March 15, 2005

What boys like to read.

Here's an article in The Washington Post about teaching boys and girls to read. (Via Memeorandum.) I'm wading past the blather about what's innate. Girls are better at language? Just don't say girls are worse at math and science or you'll be wandering into Larry Summers territory, and people might get so mad, they'll want to strip you of your job. Anyway:
"A lot of teachers think of reading as reading stories," said Lee Galda, professor of children's literature at the University of Minnesota. "And in fact, a lot of boys, and not just boys, like nonfiction. But we keep concentrating on novels or short stories and sometimes don't think of reading nonfiction as reading. But in fact it is, and it is extremely important."

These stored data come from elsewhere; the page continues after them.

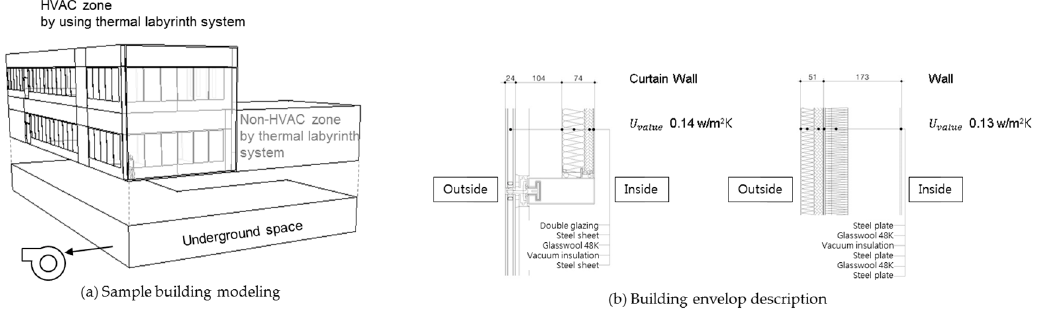
Figure 12. Sample building modeling and building envelop description.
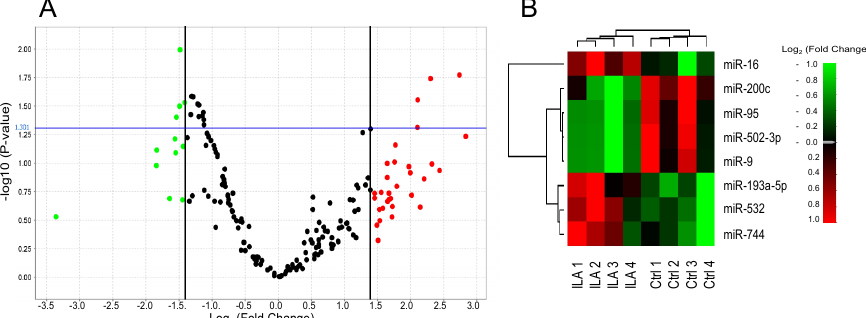
Figure 1. Identification of microRNAs differentially expressed in ILA subjects in the screening cohort. Volcano plot ( A ) and heat map ( B ) of differentially expressed miRNAs in four pools of six samples of ILA compared to four pools of six samples of Ctrl ( p < 0.05 and log 2 fold change > 1.4) using PCR Array. In the volcano plot, significant miRNAs are indicated in red (up-regulated) or green (down-regulated) above the cutoff p -value (blue line, p < 0.05). ILA: subjects with interstitial lung abnormalities. Ctrl: control group.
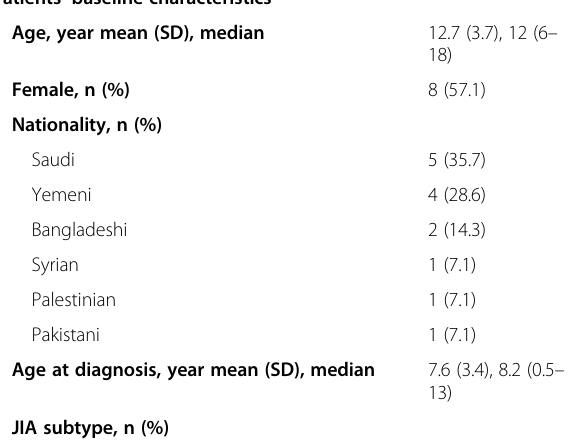
Table 1 Patients ’ baseline and clinical characteristics and medications used before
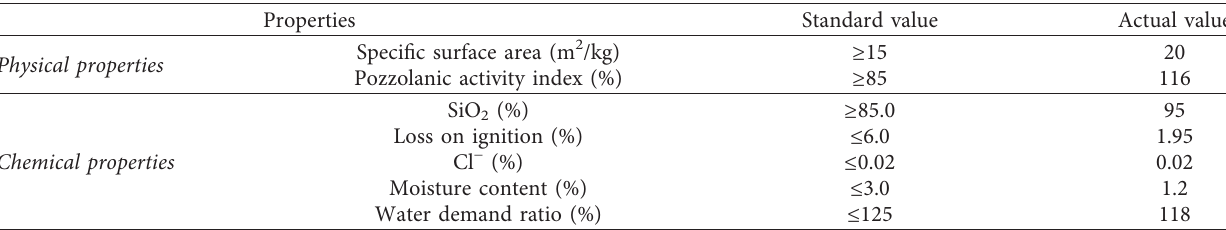
Table 2: Physical and chemical properties of silica fume.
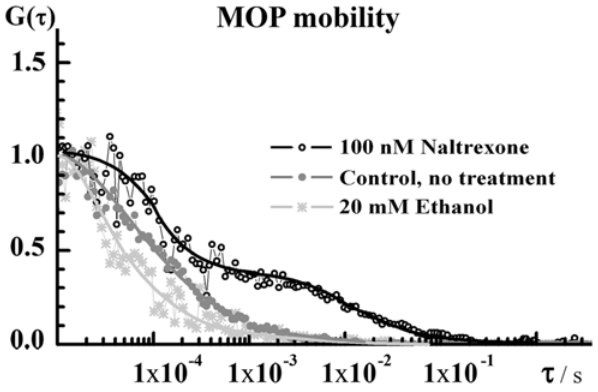
Figure 2. Normalized temporal autocorrelation curves showing the effect of ethanol and naltrexone on MOP-EGFP lateral mobility in the plasma membrane. The shift of the autocorrelation curve to shorter correlation times (stars) indicates that ethanol somewhat impels the lateral mobility of MOP-EGFP. In contrast, naltrexone markedly slowed down the lateral mobility of MOP-EGFP. The temporal autocorrelation curve (open circles) assumed a complex shape, indicating the formation of a slowly moving component.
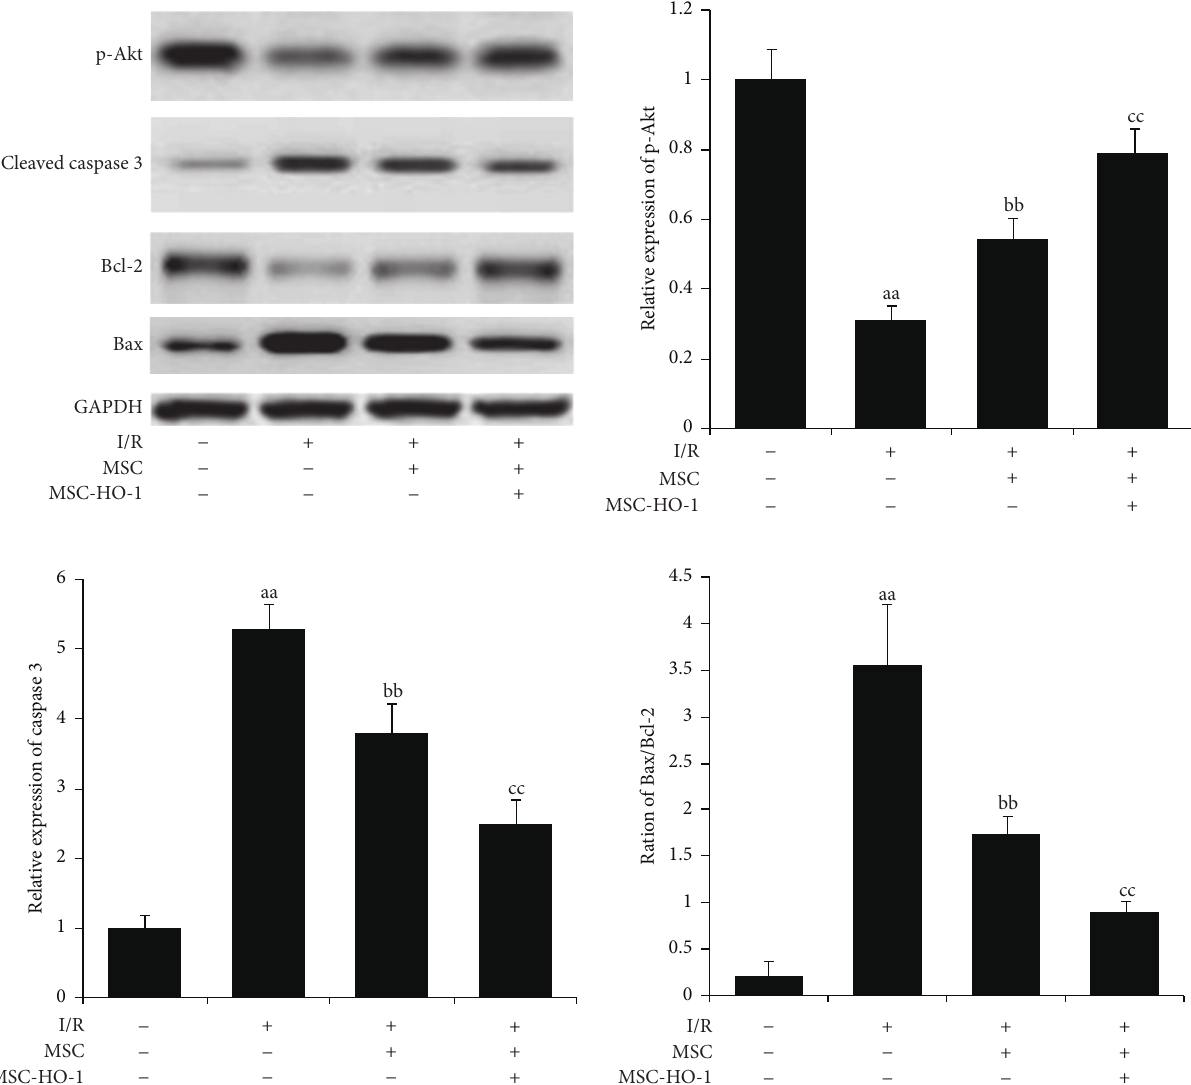
Figure 6: Effects of MSC-HO-1 on the expression of apoptosis-related proteins in retinal cells after I/R injury. At day 21, the expression of apoptosis-related proteins in retinas of control, I/R + PBS, I/R + MSC, or I/R + MSC-HO-1 group was investigated via western blotting ( 𝑛 = 5 ). aa 𝑃 < 0.01 compared with control group; bb 𝑃 < 0.01 compared with IR + PBS group; cc 𝑃 < 0.01 compared with IR + MSC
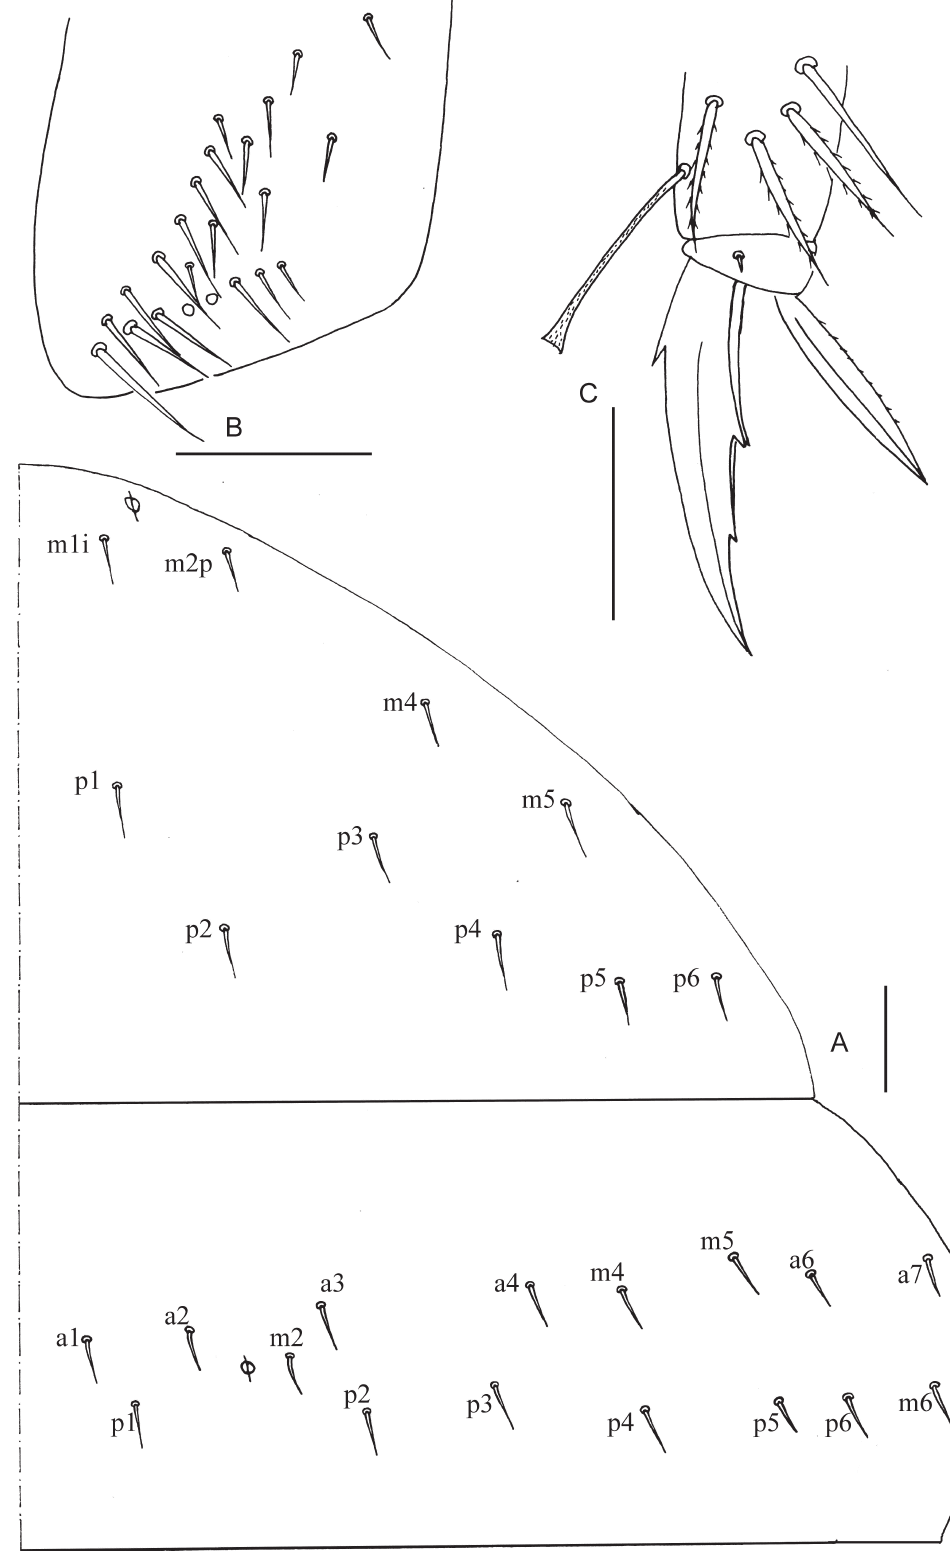
Fig. 4. Lepidocyrtus ( A. ) huizhouensis sp. nov. A . Chaetotaxy of Th. II−III (right side). B . Trochanteral organ. C . Hind foot complex (anterior view). Scale bars: 30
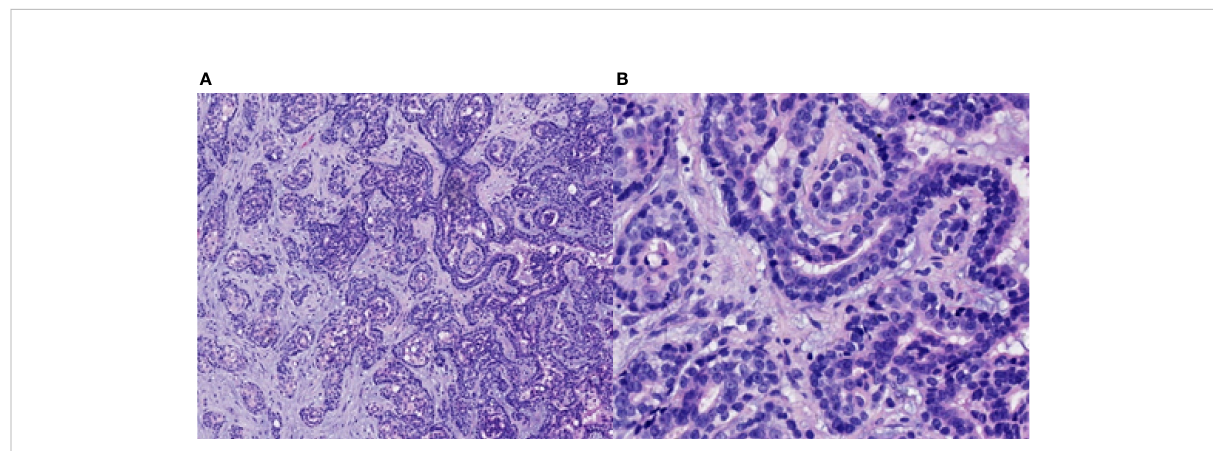
FIGURE 2 Pathological fi ndings of the nasopharyngeal biopsy obtained on 17 April 2019. The EMCa of the nasopharynx was mainly composed of an inner layer of epithelial cells and an outer layer of clear cytoplasmic myoepithelial cells. H&E staining; magni fi cation, ×10 (A) and ×40 (B) . EMCa, epithelial – myoepithelial carcinoma; H&E, hematoxylin and eosin.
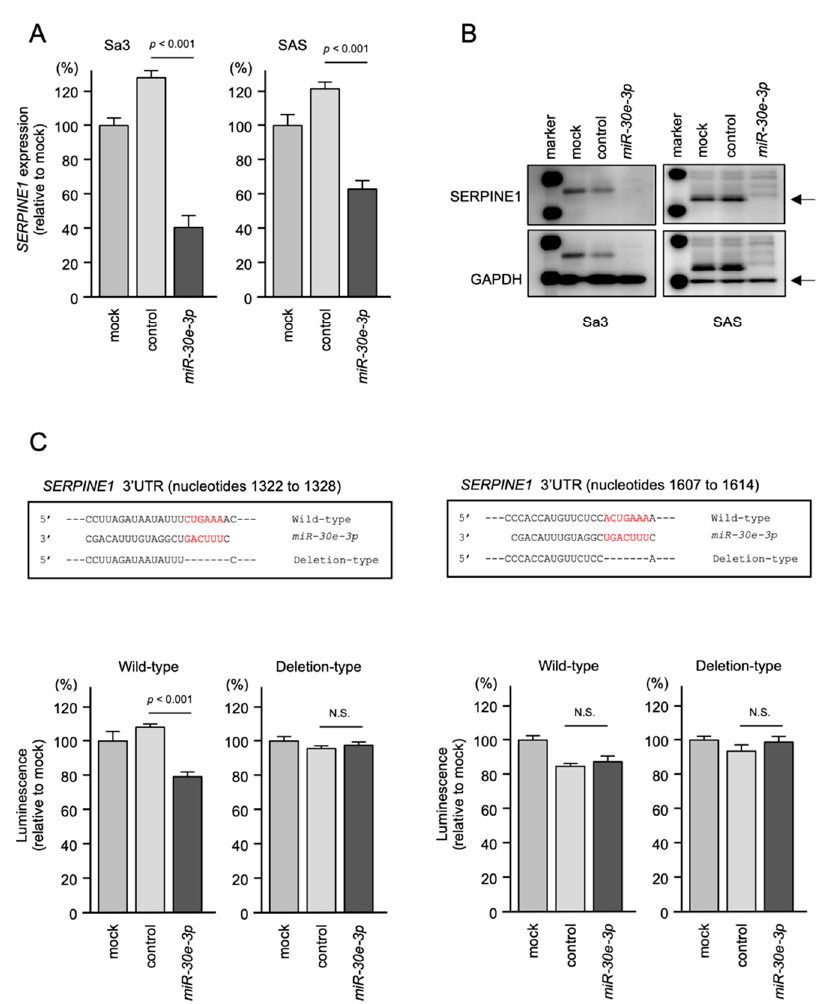
Figure 6. Direct regulation of SERPINE1 expression by miR-30e-3p in HNSCC cells. ( A ) qRT-PCR showing significantly reduced expression of SERPINE1 mRNA at 72 h after miR-30e-3p transfection in Sa3 and SAS cells. Expression of GAPDH was used as an internal control. ( B ) Western blot showing reduced expression of SERPINE1 protein at 72 h after miR-30e-3p transfection in Sa3 and SAS cells. Expression of GAPDH was used as an internal control. ( C ) TargetScan database analysis predicting two putative miR-30e-3p -binding sites in the 3 ′ -UTR of SERPINE1 (upper panel). Dual luciferase reporter assays showed reduced luminescence activity after co-transfection of the wild-type vector (position 1322–1328) and miR-30e-3p in Sa3 cells (left panel). There was no reduced luminescence activity after co-transfection of the deletion-type vector expressed as the Renilla/firefly luciferase activity ratio (N.S., not significant). For the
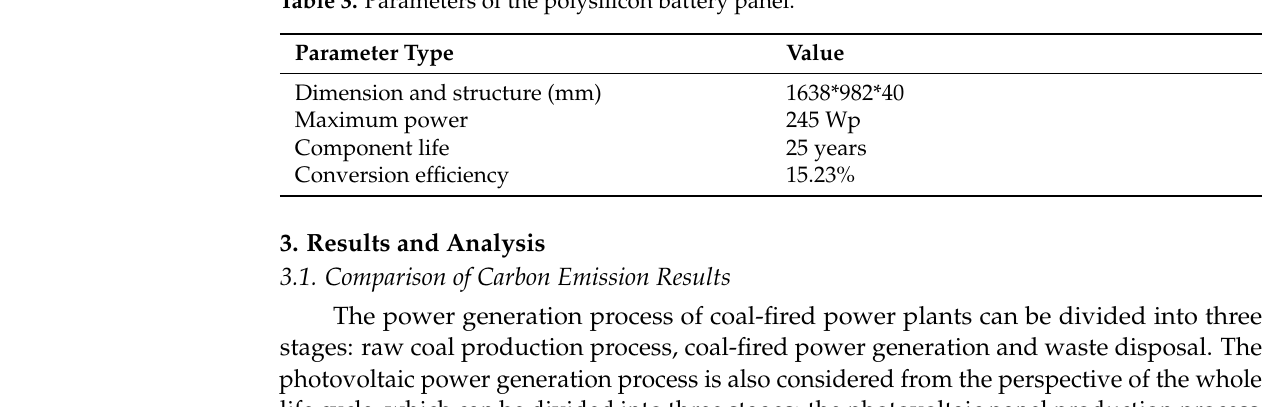
Table 3. Parameters of the polysilicon battery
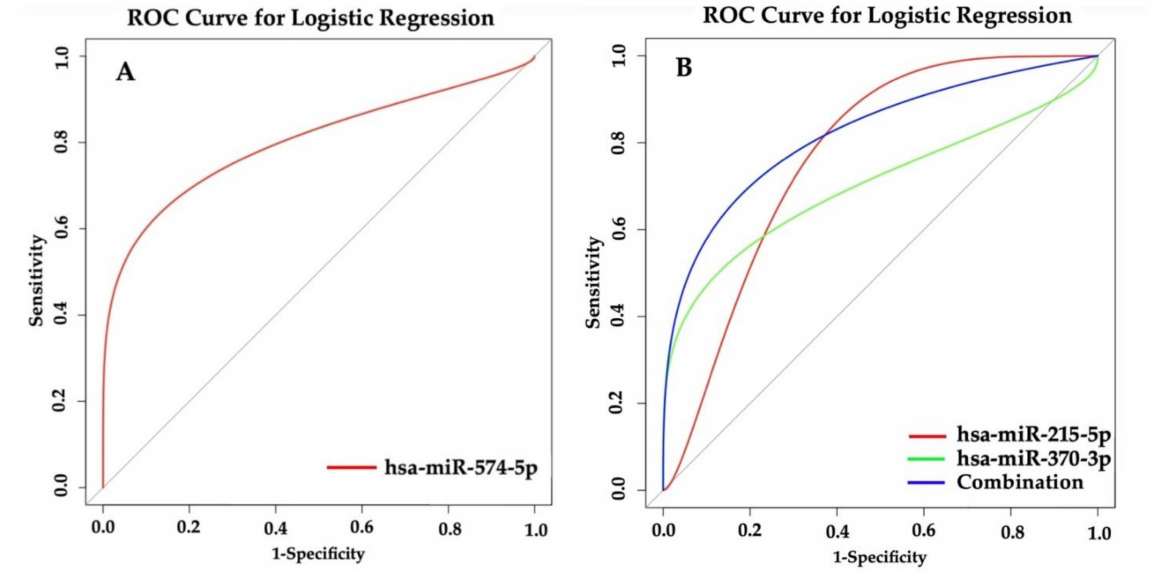
Figure 3. Prediction of hsa-miR-574-5p and the combination of hsa-miR-215-5p and hsa-miR-370-3p in logistic regression model. ( A ) Prediction of hsa-miR-574-5p in logistic regression model. ( B ) Prediction of the combination of has-miR-215-5p and hsa-miR-370-3p in the logistic regression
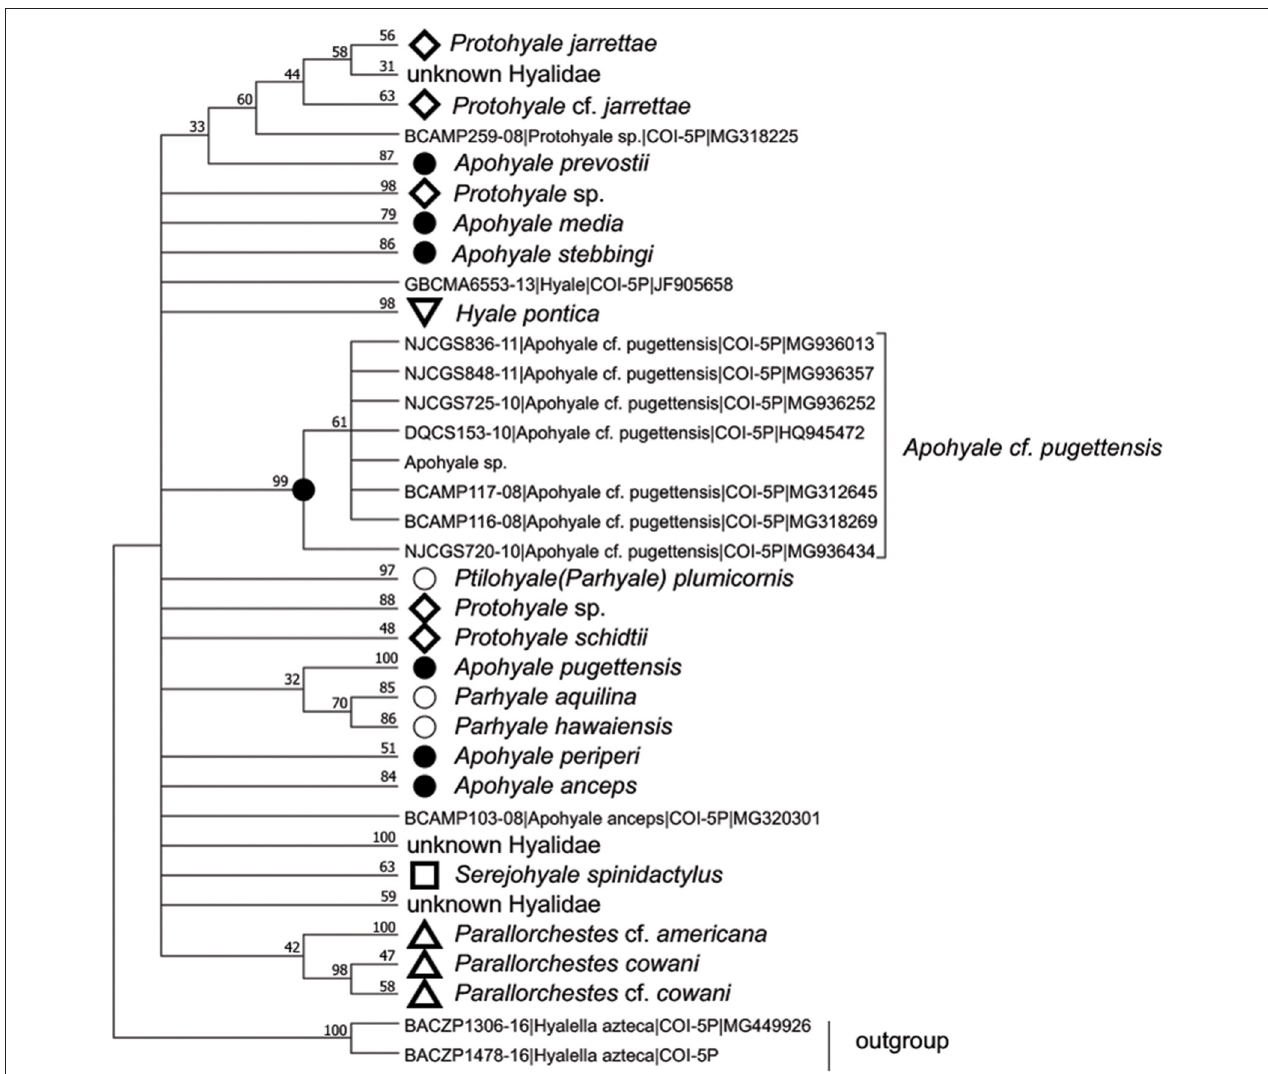
FIGURE 3 | The condensed ML phylogenetic tree based on the amino acid sequences of COI in Hyalidae with cut-off value > 30%. The monophyletic clade of each species was compressed and labeled with the specific markers and species names. Numbers above lines are bootstrapping support value (%) after 1,000 permutations. Apohyale sp. represents the sequence from this research. ML, Maximum-likelihood; COI, cytochrome oxidase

Teachers and parents have said boys generally prefer stories with adventure, suspense and fantasy and tend toward reading nonfiction stories and non-narrative informational books, as well as magazines and newspapers.

Maybe it would be easier to say that everyone wants to read what interests them and quite properly rebels at being told what to read. (Maybe boys just rebel more conspicuously than girls.)

It's one thing for the biology teacher to insist that you read a biology book, but if teachers are just trying to get kids to read, why shouldn't they provide a broad selection and give kids a chance to discover what they find interesting? It looks as though the biggest problem is that teachers are pushing too much literary fiction on kids. English teachers tend to be people who enjoy that sort of thing, but most people don't read it on their own. Why should we have an appetite for stories? And why should our appetite for stories be about elegantly described characters and their relationships (as opposed to adventure and fantasy)?

I used to take my sons to the bookstore and let them find whatever they were interested in. We used to hang out at Borders nearly every day, and I usually ended up buying a book or two. What did they want? Humor, especially in comic form (like "Life in Hell"). Collections of amazing science facts and other things that did not have to be read in linear fashion. (This was a big favorite.) Books about movies and music and other subjects they were interested in.

The Post article links to this website aimed getting "guys" to read. Is this website designed for some sort of male hard-wired brain phenomenon? Because I found it unbelievably irritating! Somehow I suspect males will find it damned irritating too.